## Description of the task
Print, exactly as they appear in the listing below, the lines from the line with "right hip: (606, 337, -6)" to the line with "right wrist: (373, 101, -33)", with both end lines kept.
Data START
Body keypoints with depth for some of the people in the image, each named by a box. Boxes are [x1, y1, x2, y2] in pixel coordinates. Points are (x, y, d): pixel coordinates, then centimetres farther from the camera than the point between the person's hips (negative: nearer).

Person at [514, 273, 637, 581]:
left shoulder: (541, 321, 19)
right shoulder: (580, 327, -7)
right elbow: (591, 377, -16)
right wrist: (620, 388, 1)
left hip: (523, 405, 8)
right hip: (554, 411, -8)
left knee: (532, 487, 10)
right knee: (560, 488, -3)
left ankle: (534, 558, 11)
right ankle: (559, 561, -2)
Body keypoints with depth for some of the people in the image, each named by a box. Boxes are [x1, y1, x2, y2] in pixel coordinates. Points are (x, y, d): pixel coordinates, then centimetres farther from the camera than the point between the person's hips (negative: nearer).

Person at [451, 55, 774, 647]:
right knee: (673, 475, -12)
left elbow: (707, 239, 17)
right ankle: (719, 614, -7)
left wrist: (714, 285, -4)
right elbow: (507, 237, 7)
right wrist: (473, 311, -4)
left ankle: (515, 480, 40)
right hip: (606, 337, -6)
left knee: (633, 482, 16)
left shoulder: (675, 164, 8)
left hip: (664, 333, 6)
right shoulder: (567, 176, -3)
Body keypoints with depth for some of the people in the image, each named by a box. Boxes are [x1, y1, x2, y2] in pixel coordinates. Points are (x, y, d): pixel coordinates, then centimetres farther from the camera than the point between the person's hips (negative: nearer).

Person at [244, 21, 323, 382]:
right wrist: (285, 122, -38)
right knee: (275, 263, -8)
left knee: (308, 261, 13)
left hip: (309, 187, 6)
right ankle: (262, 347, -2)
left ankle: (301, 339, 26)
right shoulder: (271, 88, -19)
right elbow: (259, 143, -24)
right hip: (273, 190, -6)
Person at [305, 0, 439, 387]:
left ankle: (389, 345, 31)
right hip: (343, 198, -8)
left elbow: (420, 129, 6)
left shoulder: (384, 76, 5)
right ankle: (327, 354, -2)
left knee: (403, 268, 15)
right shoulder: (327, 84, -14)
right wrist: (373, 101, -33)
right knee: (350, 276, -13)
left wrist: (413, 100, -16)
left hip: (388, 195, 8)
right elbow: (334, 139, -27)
Data END
Data START
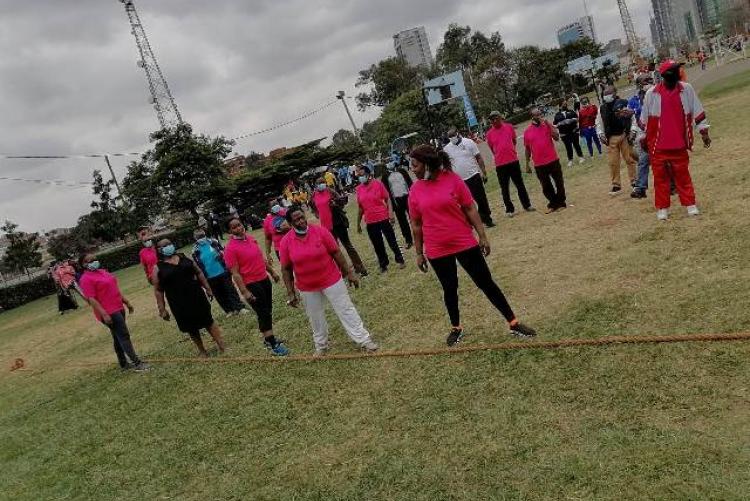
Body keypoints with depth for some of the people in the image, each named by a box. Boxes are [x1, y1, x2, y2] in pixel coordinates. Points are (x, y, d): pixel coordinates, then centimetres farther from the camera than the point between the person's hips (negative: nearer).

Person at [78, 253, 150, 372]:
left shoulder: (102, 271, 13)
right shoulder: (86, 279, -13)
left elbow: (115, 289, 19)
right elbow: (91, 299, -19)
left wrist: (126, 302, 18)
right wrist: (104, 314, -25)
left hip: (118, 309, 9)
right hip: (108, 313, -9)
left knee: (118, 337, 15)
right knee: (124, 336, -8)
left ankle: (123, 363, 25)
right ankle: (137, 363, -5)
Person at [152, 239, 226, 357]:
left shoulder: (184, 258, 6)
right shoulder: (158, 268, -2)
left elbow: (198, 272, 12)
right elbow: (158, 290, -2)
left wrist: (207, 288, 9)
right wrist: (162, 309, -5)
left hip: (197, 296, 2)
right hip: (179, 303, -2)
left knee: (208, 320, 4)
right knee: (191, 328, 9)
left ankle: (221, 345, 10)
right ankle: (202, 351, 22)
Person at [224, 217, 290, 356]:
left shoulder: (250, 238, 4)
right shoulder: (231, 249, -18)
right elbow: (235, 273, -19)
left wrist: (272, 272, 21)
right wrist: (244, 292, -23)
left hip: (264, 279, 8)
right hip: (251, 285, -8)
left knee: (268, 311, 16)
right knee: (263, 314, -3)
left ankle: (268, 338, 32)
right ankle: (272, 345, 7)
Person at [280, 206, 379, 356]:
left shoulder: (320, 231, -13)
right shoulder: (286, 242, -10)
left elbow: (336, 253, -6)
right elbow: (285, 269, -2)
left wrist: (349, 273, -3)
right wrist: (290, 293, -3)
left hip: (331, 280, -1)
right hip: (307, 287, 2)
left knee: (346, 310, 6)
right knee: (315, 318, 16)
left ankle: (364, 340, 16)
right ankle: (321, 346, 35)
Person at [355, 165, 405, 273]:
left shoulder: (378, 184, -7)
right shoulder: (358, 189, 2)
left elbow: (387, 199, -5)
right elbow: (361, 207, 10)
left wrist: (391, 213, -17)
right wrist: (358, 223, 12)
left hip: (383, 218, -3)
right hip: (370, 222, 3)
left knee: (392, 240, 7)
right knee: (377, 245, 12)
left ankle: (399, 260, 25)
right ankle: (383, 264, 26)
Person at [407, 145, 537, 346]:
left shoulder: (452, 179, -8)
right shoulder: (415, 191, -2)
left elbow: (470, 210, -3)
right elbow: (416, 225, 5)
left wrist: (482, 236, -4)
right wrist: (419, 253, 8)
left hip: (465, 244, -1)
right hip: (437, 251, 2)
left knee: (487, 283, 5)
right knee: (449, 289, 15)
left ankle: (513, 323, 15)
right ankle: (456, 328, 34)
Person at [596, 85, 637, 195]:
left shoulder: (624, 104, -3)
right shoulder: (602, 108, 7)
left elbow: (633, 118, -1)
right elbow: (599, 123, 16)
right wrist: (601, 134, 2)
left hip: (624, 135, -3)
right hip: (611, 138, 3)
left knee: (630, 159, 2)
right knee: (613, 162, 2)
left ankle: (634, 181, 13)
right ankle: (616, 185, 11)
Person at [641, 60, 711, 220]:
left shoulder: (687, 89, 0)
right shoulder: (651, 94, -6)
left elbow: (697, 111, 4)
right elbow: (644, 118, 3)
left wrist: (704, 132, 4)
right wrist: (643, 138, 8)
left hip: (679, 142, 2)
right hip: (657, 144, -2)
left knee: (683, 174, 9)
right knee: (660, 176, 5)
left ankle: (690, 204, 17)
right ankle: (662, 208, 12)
Data END
## Task output
right hip: (606, 337, -6)
left knee: (633, 482, 16)
left shoulder: (675, 164, 8)
left hip: (664, 333, 6)
right shoulder: (567, 176, -3)
Body keypoints with depth for some of the people in the image, each named by a box. Boxes are [x1, y1, x2, y2] in pixel coordinates. Points are (x, y, d): pixel coordinates, then centimetres farther from the camera than the point between the person's hips (negative: nearer).

Person at [244, 21, 323, 382]:
right wrist: (285, 122, -38)
right knee: (275, 263, -8)
left knee: (308, 261, 13)
left hip: (309, 187, 6)
right ankle: (262, 347, -2)
left ankle: (301, 339, 26)
right shoulder: (271, 88, -19)
right elbow: (259, 143, -24)
right hip: (273, 190, -6)
Person at [305, 0, 439, 387]:
left ankle: (389, 345, 31)
right hip: (343, 198, -8)
left elbow: (420, 129, 6)
left shoulder: (384, 76, 5)
right ankle: (327, 354, -2)
left knee: (403, 268, 15)
right shoulder: (327, 84, -14)
right wrist: (373, 101, -33)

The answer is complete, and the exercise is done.